In de jurisprudentie (de arresten Muller/Van Opzeeland HR 10 juni 1983, NJ 1983/796 en HR 5 juni 1987, NJ 1987/795) zijn er beperkingen gesteld aan een studiekostenbeding. Het beding moet voldoen aan de volgende voorwaarden:

  • de werkgever moet de periode vaststellen waarbinnen hij baat zal hebben van de door de werknemer tijdens de studieperiode opgedane kennis en vaardigheden;
  • de terugbetalingsverplichting dient te verminderen naar evenredigheid met het voortduren van de arbeidsovereenkomst na afronding van de opleiding (de glijdende schaal);
  • de terugbetalingsregeling moet aan de werknemer duidelijk zijn uiteengezet.

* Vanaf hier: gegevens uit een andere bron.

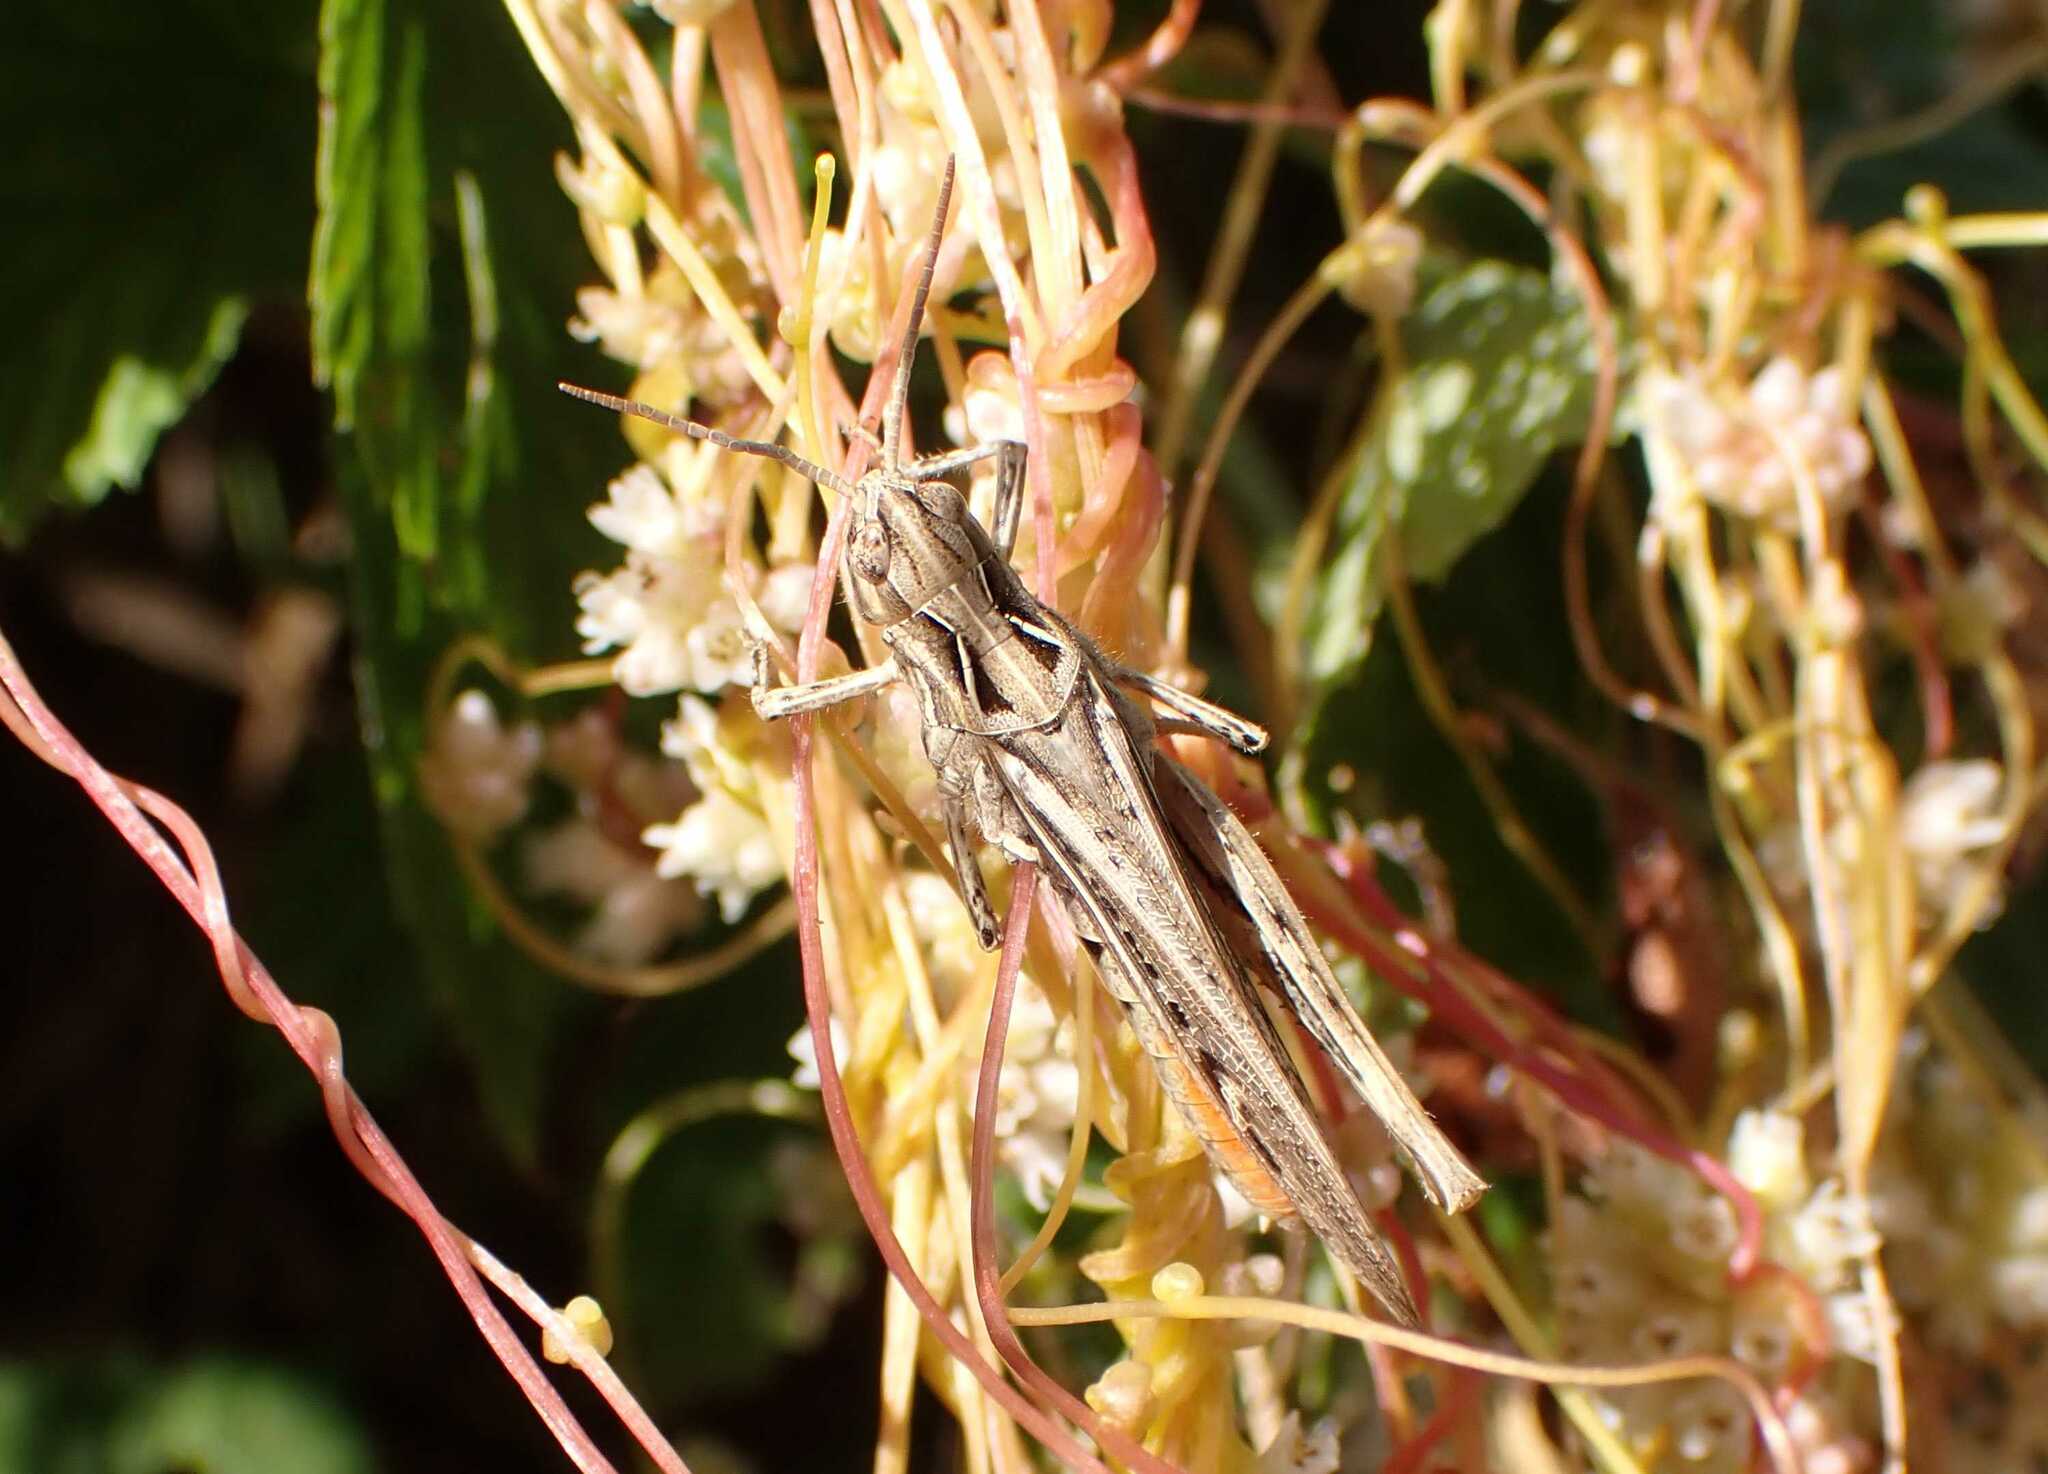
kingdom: Animalia
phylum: Arthropoda
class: Insecta
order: Orthoptera
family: Acrididae
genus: Glyptobothrus
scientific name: Glyptobothrus
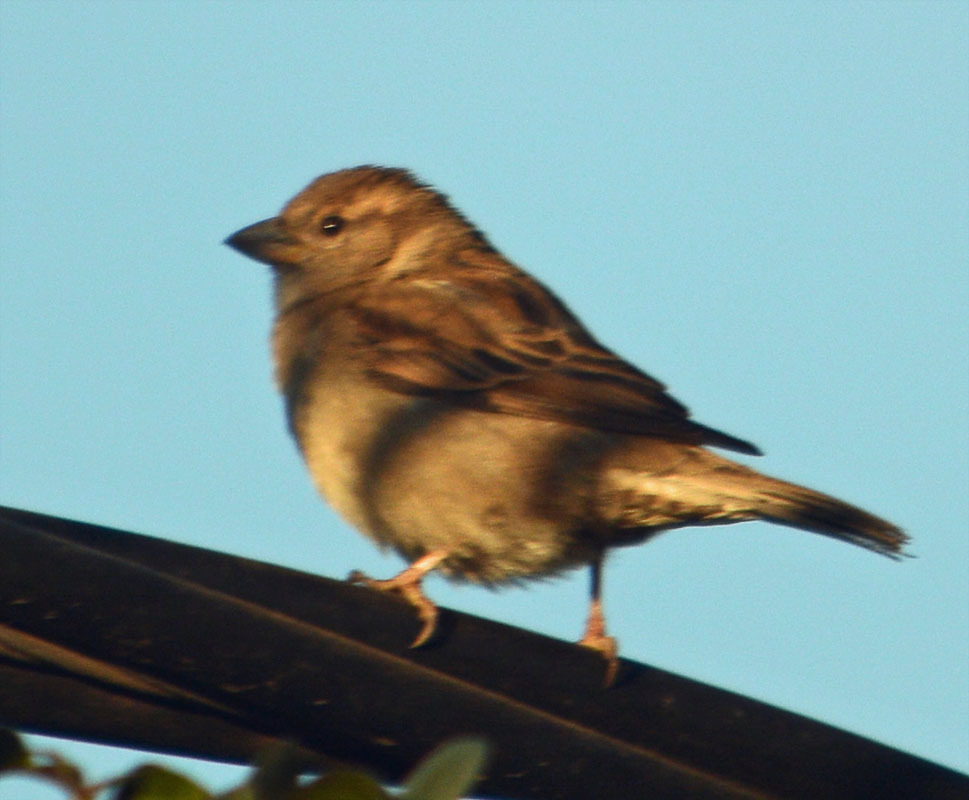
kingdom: Animalia
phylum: Chordata
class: Aves
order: Passeriformes
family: Passeridae
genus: Passer
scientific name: Passer domesticus
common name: House sparrow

Indien niet aan deze vereisten is voldaan, is het studiekostenbeding nietig. Ook al is een studiekostenbeding geldig, de redelijkheid en billijkheid kunnen meebrengen dat de werkgever zich daar niet op kan beroepen onder bepaalde omstandigheden.

Inhoud

De werknemer is op 13 december 2019 in dienst getreden van de werkgever op basis van een arbeidsovereenkomst voor de bepaalde tijd van 18 maanden, in de functie van student-werknemer pedagogisch medewerker. In de arbeidsovereenkomst is een proeftijd van twee maanden bedongen, waarin beide partijen zonder opzegging of opgave van redenen de arbeidsovereenkomst kunnen doen eindigen. Op de arbeidsovereenkomst is de cao Kinderopvang van toepassing. Naast de arbeidsovereenkomst hebben de partijen ook een studieovereenkomst gesloten die deel uitmaakt van de arbeidsovereenkomst. Onderdeel van deze studieovereenkomst is een terugbetalingsverplichting.

Begin januari 2020, in de proeftijd, heeft de werknemer de arbeidsovereenkomst opgezegd. Op 7 januari 2020 hebben partijen gesproken over de opzegging. Per e-mailbericht van 21 januari 2020 heeft de werkgever de opzegging van de arbeidsovereenkomst bevestigd.

Vervolgens komt het tussen een conflict tussen de werkgever en de werknemer, waarna de werkgever de werknemer voor de rechter daagt. In conventie vordert de werkgever van de werknemer een bedrag van € 2.970,00 voor de kosten die de werkgever op basis van de studieovereenkomst voor de werknemer heeft gemaakt.

De werknemer voert tegen het standpunt van de werkgever verweer, concluderende tot afwijzing van de vordering. De werknemer legt hieraan ten grondslag dat ze zich genoodzaakt voelde om de arbeidsovereenkomst in de proeftijd op te zeggen omdat de werkgever zich niet aan de gemaakte roosterafspraken hield en de toegewezen praktijkbegeleider niet over de benodigde kwalificaties beschikte. Hiermee heeft de werkgever in strijd met de cao gehandeld. De opzegging is dan ook aan de werkgever te wijten. De studieovereenkomst is niet geldig omdat de werkgever niet conform de cao een plan heeft vastgesteld. Er wordt dus ten nadele van de werknemer afgeweken van de cao, zodat het studiekostenbeding nietig is. Daarnaast is het studiekostenbeding niet duidelijk en kent het geen geleidelijk glijdende afbouw. Het studiekostenbeding drukt zwaarder op een overeenkomst voor bepaalde duur. Op basis van het goed werkgeverschap en de redelijkheid en billijkheid kan de werkgever onder de gegeven omstandigheden geen beroep doen op het studiekostenbeding. Daar de werknemer concludeert tot afwijzing van de vordering van de werkgever, vordert de werknemer in reconventie betaling van het achterstallige loon.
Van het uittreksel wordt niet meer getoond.